Оделась она прямо на печи. Ноги в валенки сунула, полушубок надела, спустилась с лежанки и тихо, чтоб не потревожить кого, прошла между ранеными, мимо дневального, что в сенях дремал. Как-то невольно пакет с бинтом, что на столе лежал, захватила и положила в карман полушубка. И озноб ее сразу прошел, как рукой сняло.
Дорога ей, конечно, знакомая, да и тропки на передовую протоптаны. Только где и как она будет искать Ваню — пока не представляла. Лес, из которого наступление вели, версты на две тянется. Одним концом к Усову подходит, другим в Паново упирается. Но раз наступление на Овсянниково было — к нему и пойдет, то есть к тому куску леса, что напротив Овсянникова располагается.
Пока по подлеску шла, с неба, ракетами рассвеченного, падал снег, но в самом лесу темно стало. Но тропка все же была видна.
Кое-где в стороне от тропки шалаши стояли. В них, значит, наше войско и обретается. Из иного дымок вьется — греются ребятки.
Боялась она, что остановят ее по дороге, но никого ей не встречалось. Если посты и есть, которые бодрствуют, то у опушки, а тут, с тылу, охранять нечего.
Лес этот она как свои пять пальцев знает. С детства в нем и ягоды и грибы собирала, хотя ночью в нем ни разу, конечно, не бывала. Ночью он какой-то другой. И деревьев побитых много и воронок.

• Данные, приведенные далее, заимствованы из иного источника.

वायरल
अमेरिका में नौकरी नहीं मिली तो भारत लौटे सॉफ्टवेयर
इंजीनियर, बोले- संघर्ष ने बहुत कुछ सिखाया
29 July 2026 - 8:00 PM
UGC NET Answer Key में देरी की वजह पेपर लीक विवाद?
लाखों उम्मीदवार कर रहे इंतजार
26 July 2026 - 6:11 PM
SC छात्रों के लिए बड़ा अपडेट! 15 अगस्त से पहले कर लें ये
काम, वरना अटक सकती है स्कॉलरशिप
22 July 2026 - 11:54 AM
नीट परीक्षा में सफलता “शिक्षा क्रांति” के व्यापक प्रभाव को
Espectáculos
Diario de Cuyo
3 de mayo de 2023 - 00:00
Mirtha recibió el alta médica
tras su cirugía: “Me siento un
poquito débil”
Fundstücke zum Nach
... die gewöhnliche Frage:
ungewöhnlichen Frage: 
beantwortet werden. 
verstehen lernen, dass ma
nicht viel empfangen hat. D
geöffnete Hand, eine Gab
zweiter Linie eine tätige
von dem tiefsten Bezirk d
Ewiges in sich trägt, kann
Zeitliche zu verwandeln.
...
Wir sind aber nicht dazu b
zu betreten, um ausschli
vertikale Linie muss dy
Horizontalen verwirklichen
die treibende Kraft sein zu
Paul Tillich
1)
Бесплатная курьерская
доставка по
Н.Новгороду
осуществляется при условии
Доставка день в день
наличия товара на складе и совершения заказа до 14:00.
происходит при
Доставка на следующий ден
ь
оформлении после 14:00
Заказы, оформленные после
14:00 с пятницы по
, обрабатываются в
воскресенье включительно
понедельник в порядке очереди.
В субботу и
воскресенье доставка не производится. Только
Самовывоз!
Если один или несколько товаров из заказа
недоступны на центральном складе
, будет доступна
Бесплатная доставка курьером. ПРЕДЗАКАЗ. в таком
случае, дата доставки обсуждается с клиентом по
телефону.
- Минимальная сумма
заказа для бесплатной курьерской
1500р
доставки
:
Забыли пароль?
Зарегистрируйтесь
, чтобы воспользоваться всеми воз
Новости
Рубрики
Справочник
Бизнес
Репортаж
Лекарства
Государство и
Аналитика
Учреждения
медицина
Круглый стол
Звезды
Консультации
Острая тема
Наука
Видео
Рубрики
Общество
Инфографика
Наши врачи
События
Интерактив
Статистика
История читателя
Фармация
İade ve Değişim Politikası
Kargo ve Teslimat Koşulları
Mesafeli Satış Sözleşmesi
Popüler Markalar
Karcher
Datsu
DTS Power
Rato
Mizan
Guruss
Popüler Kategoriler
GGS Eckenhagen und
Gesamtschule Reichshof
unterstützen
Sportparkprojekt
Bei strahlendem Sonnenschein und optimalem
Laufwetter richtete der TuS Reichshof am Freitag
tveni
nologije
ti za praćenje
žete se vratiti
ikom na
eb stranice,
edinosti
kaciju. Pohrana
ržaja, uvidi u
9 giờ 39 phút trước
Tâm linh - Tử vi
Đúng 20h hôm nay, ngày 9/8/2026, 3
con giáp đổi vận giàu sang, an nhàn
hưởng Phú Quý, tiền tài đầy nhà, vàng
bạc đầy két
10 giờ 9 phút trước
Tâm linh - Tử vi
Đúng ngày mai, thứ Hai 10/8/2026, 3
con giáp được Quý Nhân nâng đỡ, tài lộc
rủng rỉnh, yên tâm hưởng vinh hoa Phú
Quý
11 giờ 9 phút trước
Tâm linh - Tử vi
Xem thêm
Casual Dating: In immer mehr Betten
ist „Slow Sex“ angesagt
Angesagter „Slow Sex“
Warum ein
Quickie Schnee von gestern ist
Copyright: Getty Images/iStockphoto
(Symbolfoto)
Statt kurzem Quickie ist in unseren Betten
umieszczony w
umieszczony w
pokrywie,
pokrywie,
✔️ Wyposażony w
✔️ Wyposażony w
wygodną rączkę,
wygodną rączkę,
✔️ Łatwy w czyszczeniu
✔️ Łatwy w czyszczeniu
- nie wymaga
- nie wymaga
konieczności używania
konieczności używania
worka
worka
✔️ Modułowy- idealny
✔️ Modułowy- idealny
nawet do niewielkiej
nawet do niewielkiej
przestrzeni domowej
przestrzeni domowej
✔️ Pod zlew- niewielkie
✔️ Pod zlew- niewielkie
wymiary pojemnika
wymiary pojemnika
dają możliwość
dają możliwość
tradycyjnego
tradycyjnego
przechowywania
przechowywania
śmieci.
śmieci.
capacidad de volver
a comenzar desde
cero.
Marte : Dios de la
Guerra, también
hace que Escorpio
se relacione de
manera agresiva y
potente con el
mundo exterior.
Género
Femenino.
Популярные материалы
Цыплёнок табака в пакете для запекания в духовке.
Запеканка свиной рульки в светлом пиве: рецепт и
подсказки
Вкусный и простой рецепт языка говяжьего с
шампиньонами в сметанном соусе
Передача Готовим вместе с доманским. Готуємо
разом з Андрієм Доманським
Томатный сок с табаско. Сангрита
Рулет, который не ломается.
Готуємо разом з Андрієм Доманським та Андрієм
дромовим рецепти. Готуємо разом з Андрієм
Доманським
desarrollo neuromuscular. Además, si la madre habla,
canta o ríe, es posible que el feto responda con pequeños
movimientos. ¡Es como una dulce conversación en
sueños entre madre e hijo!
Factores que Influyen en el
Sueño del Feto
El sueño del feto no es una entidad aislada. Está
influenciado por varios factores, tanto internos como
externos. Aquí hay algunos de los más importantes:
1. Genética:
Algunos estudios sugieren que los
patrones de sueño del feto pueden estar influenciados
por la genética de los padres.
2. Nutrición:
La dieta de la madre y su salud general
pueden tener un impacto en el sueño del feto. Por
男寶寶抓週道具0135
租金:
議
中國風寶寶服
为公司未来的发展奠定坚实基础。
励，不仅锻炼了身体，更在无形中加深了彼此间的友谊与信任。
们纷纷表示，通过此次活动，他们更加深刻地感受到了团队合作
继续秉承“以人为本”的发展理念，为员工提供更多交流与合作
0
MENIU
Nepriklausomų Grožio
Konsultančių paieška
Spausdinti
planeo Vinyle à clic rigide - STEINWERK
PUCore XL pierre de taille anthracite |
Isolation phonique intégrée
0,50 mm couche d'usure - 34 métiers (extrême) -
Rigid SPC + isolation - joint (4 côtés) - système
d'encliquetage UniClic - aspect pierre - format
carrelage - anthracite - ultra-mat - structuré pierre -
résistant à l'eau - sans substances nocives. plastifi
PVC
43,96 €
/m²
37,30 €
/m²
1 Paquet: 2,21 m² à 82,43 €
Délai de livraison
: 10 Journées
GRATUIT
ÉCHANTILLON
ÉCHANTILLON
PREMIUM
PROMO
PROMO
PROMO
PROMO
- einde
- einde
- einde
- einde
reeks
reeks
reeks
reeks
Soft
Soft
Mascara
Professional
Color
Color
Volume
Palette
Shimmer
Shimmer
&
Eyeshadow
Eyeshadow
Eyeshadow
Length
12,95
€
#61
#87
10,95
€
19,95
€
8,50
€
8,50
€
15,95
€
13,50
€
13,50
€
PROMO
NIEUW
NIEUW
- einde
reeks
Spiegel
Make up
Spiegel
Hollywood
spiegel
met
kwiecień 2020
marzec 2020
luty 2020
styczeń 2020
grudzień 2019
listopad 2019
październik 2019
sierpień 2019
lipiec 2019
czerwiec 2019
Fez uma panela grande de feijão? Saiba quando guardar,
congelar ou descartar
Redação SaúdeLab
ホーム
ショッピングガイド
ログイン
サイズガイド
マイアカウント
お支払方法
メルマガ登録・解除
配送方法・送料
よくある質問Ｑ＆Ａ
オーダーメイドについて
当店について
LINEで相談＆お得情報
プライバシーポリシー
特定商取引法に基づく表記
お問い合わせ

Вот и поле сквозь деревья проглядывается… Голубится от ракет. Но ракет-то все меньше и меньше. Шалашей здесь у края много, но она их обходить старалась.
Один обходя, чуть не ступила ногой на убитого… Упало сердце, не Ванечка ли? Нагнулась, повернула (лежал он лицом уткнувшись) — нет, незнакомый.
Потом и еще и еще ей солдатики убитые на глаза попадались. И к каждому подходила со страхом, каждого оглядывала…
Но вот и к краю самому подошла — развернулось перед ней овсянниковское поле, развороченное снарядами, с тремя танками подбитыми — на середке.